Please copy every line below that contains the string "down".

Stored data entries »
──────

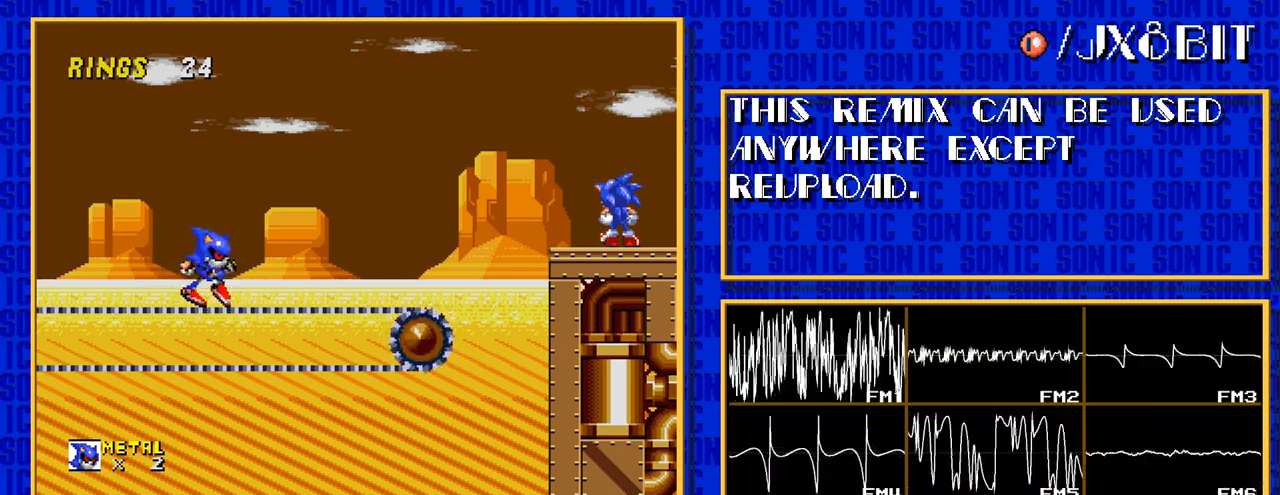
{"buttons": [], "events": [[467, "DPAD_RIGHT", "up"]]}
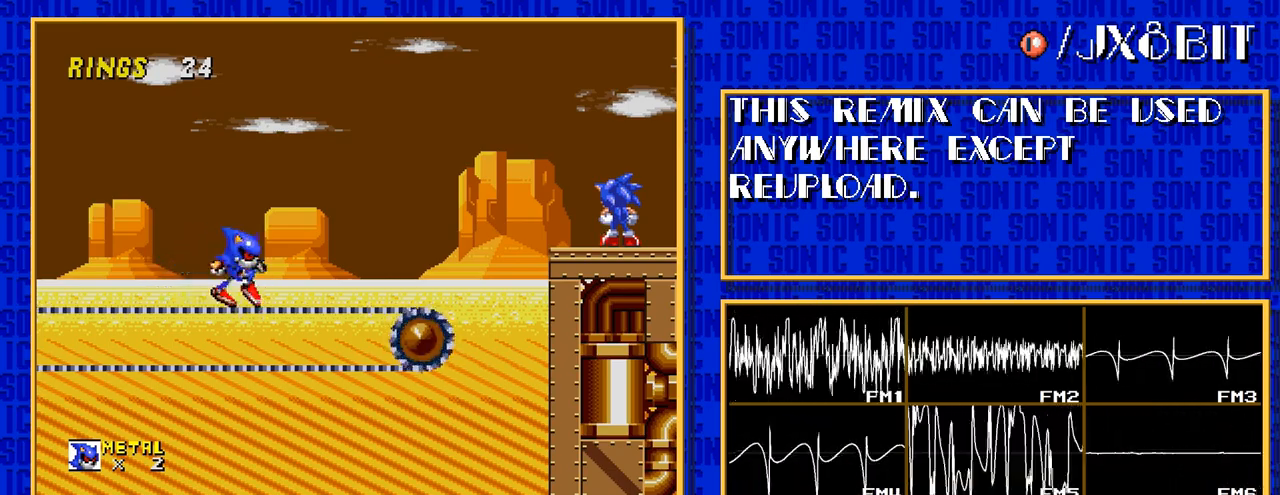
{"buttons": [], "events": []}
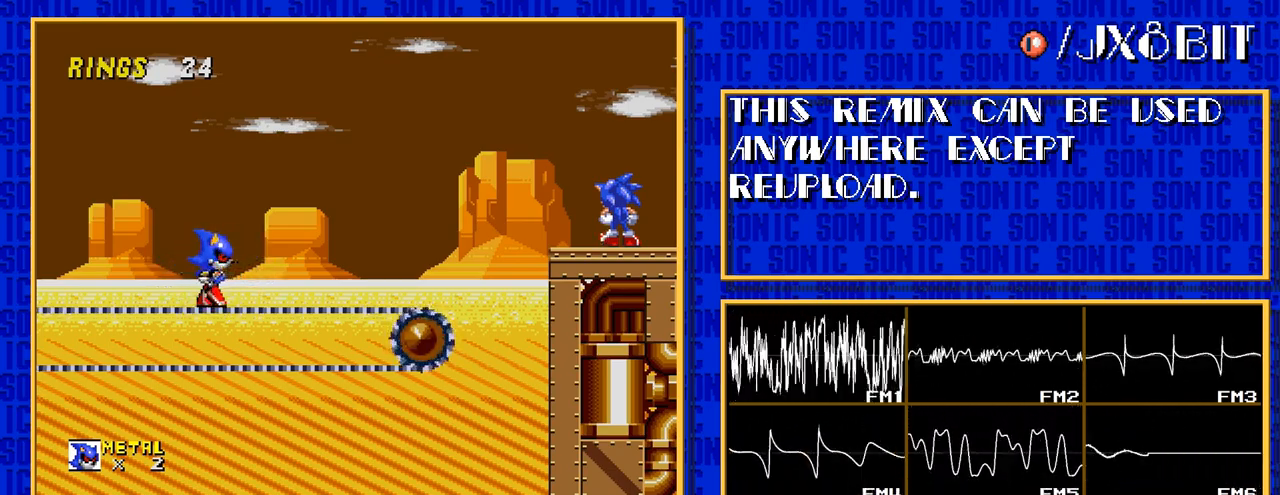
{"buttons": ["DPAD_RIGHT"], "events": [[150, "DPAD_RIGHT", "down"]]}
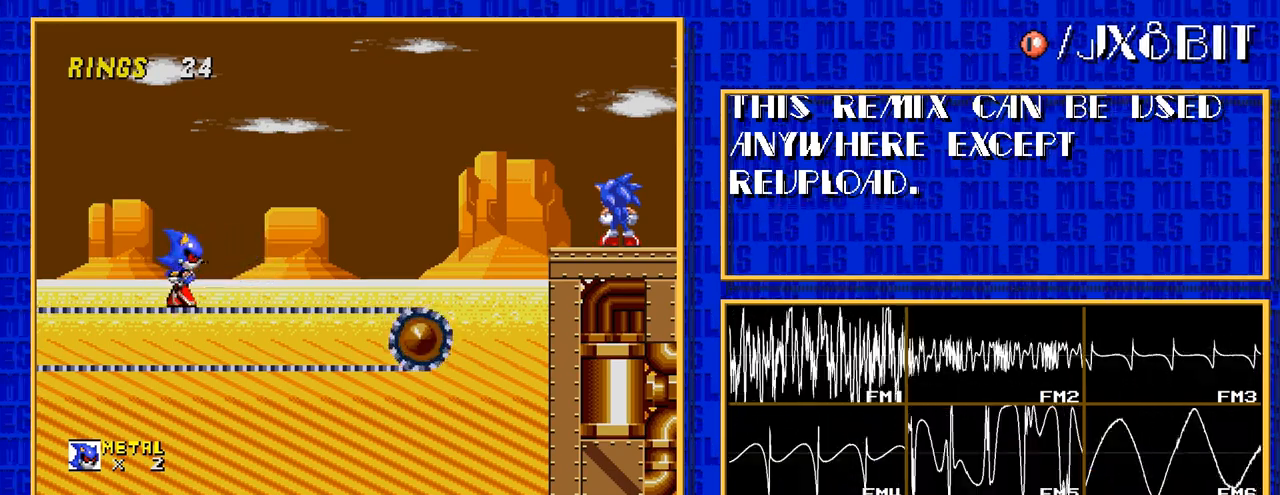
{"buttons": ["DPAD_RIGHT"], "events": []}
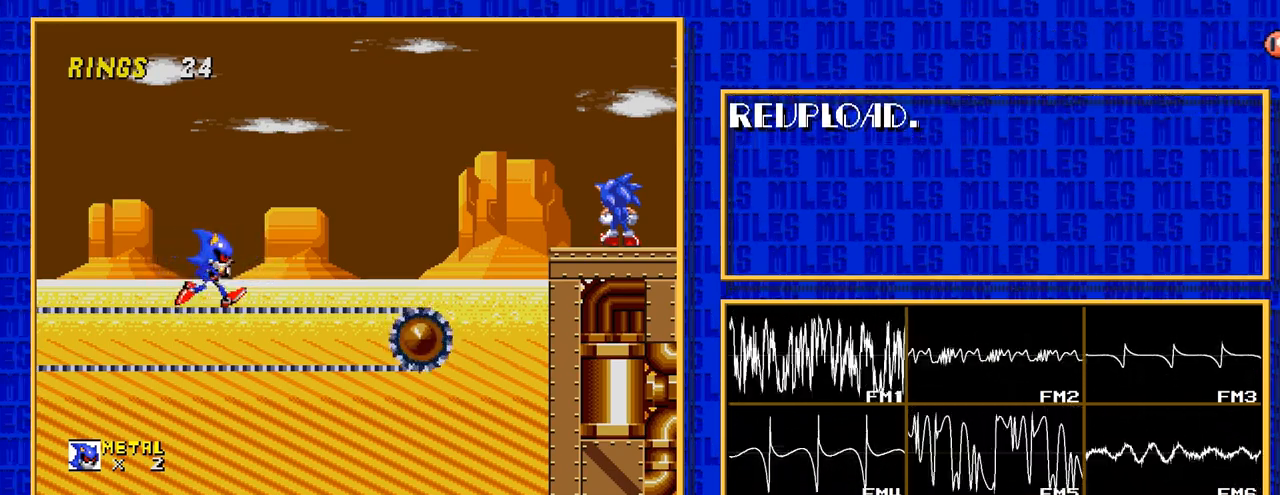
{"buttons": [], "events": [[400, "DPAD_RIGHT", "up"]]}
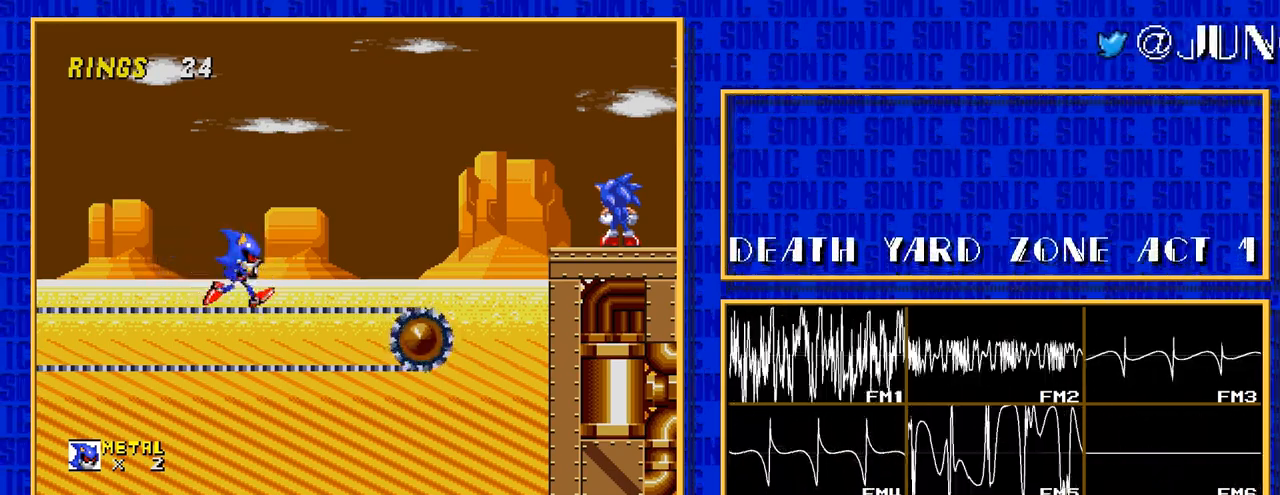
{"buttons": [], "events": []}
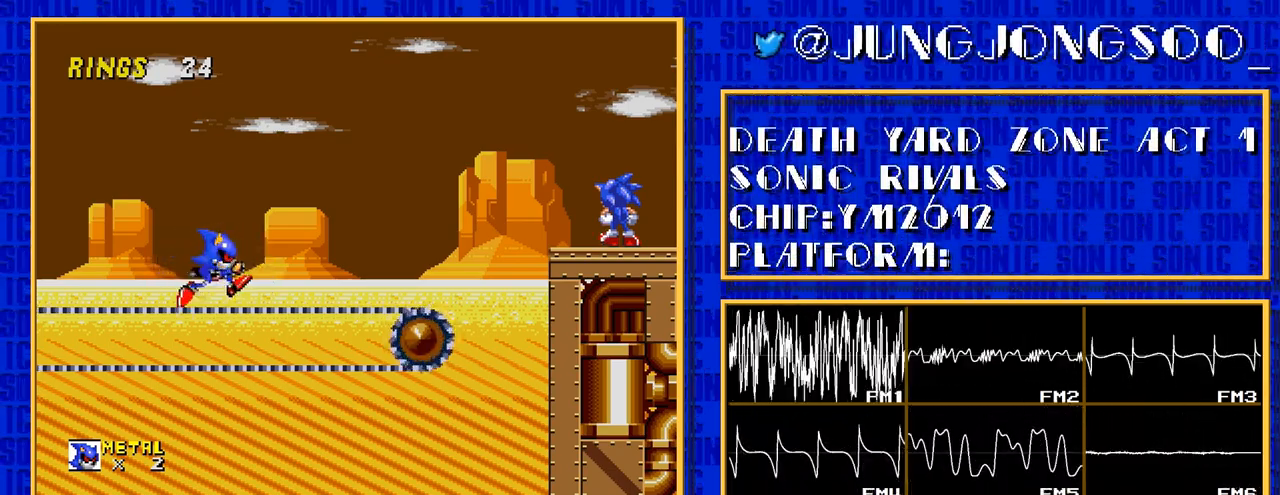
{"buttons": ["DPAD_RIGHT"], "events": [[67, "DPAD_RIGHT", "down"]]}
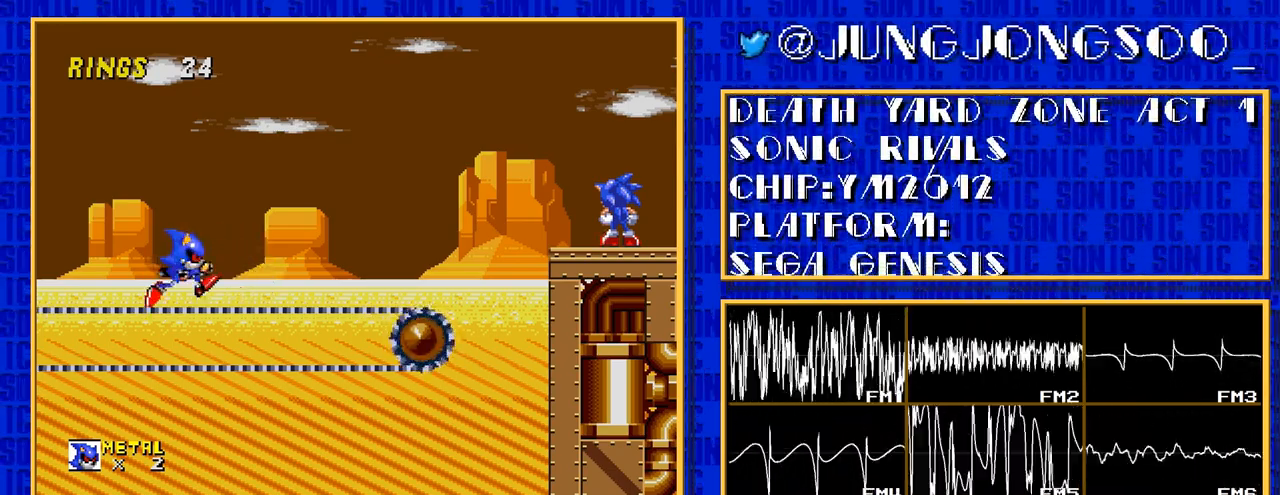
{"buttons": ["DPAD_RIGHT"], "events": []}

──────

Exercise response »
{"buttons": ["DPAD_RIGHT"], "events": [[150, "DPAD_RIGHT", "down"]]}
{"buttons": ["DPAD_RIGHT"], "events": [[67, "DPAD_RIGHT", "down"]]}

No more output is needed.